======== Extracted material

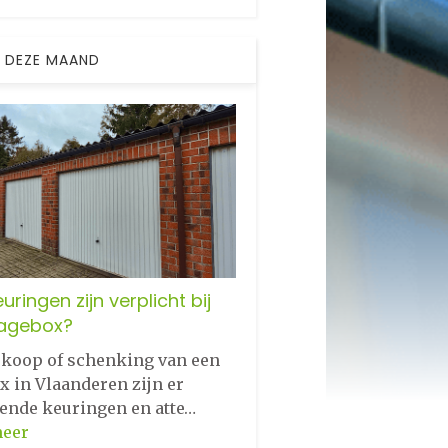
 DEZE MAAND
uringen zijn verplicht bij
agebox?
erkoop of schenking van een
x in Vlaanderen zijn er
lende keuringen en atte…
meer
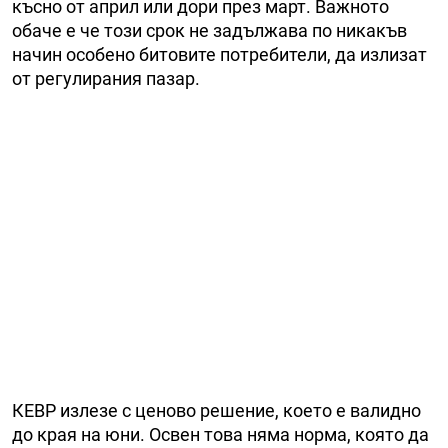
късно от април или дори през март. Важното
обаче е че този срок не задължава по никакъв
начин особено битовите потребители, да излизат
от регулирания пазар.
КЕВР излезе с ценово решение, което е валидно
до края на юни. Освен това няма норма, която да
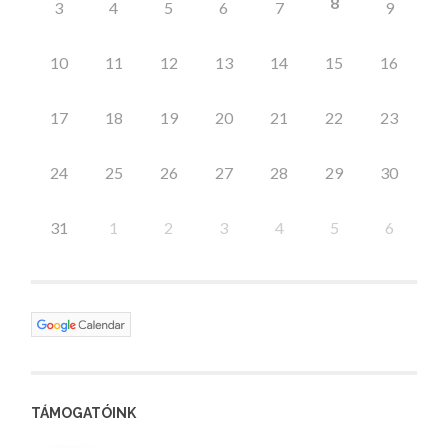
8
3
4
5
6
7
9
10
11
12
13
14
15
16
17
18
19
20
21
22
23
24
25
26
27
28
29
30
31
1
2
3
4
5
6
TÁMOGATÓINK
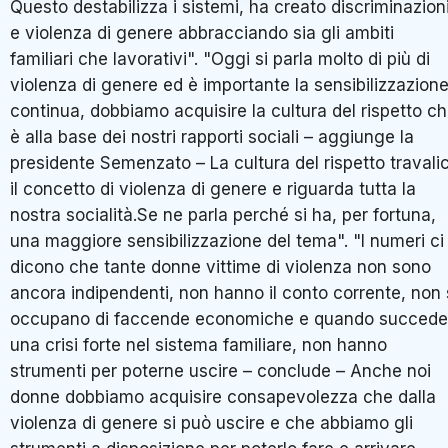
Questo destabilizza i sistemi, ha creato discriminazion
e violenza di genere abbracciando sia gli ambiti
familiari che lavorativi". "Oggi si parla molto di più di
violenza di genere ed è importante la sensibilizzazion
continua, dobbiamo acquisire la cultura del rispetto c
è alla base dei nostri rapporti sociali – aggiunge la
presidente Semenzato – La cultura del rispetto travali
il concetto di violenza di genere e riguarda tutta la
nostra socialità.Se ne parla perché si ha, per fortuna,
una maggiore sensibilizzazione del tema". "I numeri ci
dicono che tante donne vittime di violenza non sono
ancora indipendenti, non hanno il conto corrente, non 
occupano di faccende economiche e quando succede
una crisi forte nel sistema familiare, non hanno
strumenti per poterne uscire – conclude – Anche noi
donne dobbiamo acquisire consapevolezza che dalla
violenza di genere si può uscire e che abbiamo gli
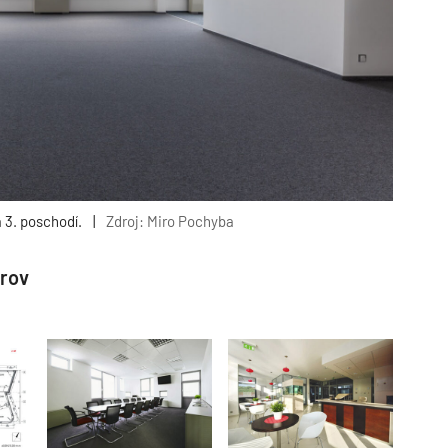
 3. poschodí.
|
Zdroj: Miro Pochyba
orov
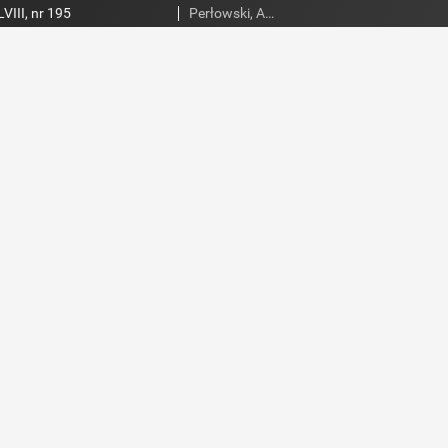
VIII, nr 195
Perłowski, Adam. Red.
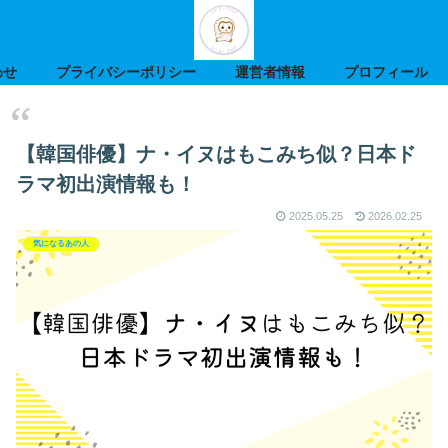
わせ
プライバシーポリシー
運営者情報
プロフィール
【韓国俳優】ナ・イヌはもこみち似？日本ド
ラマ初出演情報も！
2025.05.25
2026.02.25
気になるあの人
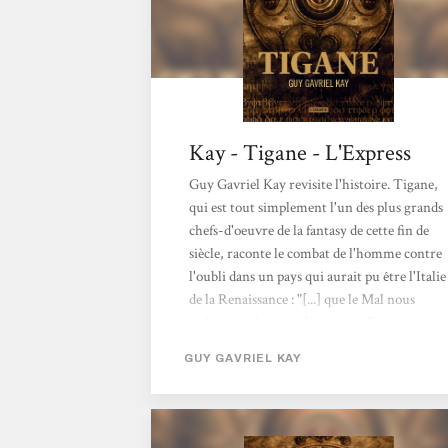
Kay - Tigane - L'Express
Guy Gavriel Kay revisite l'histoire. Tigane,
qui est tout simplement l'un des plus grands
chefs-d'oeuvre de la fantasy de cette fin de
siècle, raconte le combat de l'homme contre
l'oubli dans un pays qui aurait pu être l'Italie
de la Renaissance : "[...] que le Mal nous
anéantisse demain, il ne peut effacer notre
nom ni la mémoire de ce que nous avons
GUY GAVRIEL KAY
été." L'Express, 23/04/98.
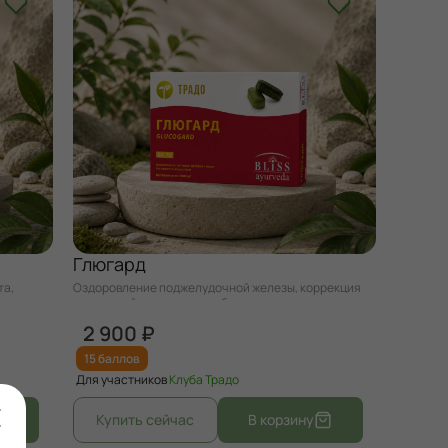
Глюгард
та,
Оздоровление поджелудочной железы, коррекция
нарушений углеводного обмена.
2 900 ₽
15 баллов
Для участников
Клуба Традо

================
======== Extracted material

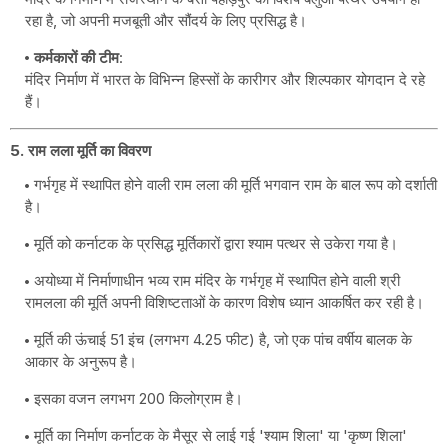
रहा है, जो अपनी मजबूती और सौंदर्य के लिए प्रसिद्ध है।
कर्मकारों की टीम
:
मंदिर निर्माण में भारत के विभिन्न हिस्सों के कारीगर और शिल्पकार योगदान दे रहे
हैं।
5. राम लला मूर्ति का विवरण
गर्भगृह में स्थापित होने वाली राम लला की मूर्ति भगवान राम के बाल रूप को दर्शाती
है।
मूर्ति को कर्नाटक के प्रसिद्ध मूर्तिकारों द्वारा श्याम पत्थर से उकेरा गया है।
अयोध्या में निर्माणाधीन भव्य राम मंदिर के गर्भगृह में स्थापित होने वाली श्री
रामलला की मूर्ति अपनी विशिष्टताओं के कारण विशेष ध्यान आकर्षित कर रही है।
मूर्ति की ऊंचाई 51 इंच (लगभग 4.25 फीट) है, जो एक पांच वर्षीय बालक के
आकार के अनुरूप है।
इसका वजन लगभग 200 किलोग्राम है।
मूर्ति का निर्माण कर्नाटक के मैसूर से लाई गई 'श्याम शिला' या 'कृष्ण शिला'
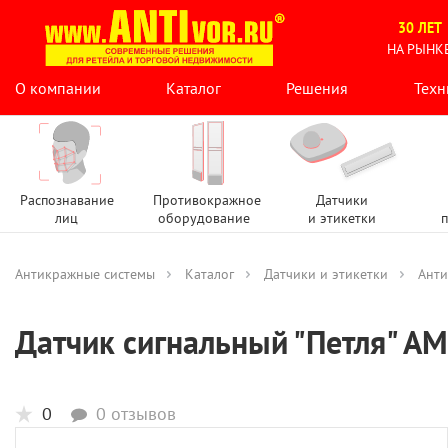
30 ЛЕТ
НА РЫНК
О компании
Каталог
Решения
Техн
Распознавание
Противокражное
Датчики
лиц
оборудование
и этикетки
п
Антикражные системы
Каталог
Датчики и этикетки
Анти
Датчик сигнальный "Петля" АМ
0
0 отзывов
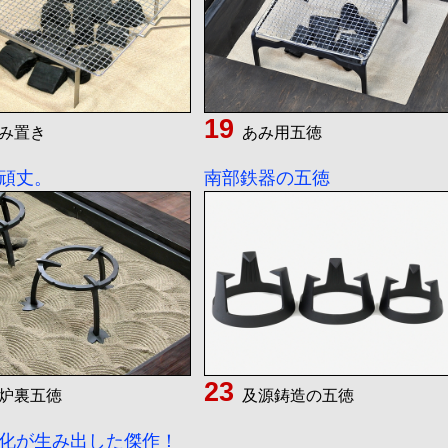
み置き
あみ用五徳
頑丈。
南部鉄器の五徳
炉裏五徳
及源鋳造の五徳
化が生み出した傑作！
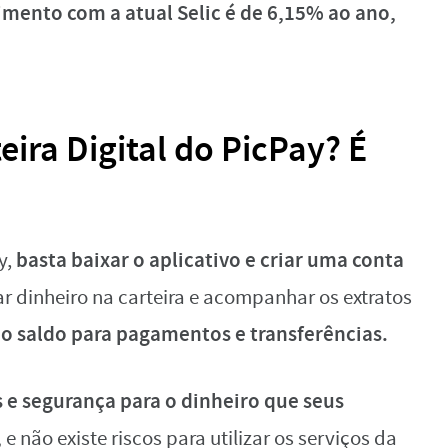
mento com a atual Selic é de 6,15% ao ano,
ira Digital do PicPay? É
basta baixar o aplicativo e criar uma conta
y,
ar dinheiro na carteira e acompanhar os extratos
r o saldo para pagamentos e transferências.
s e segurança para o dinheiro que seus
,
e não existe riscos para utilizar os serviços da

================

### Task statement
The number of lines in the listing above that contain "nous" is all that should be stated.

### Reply to the exercise
2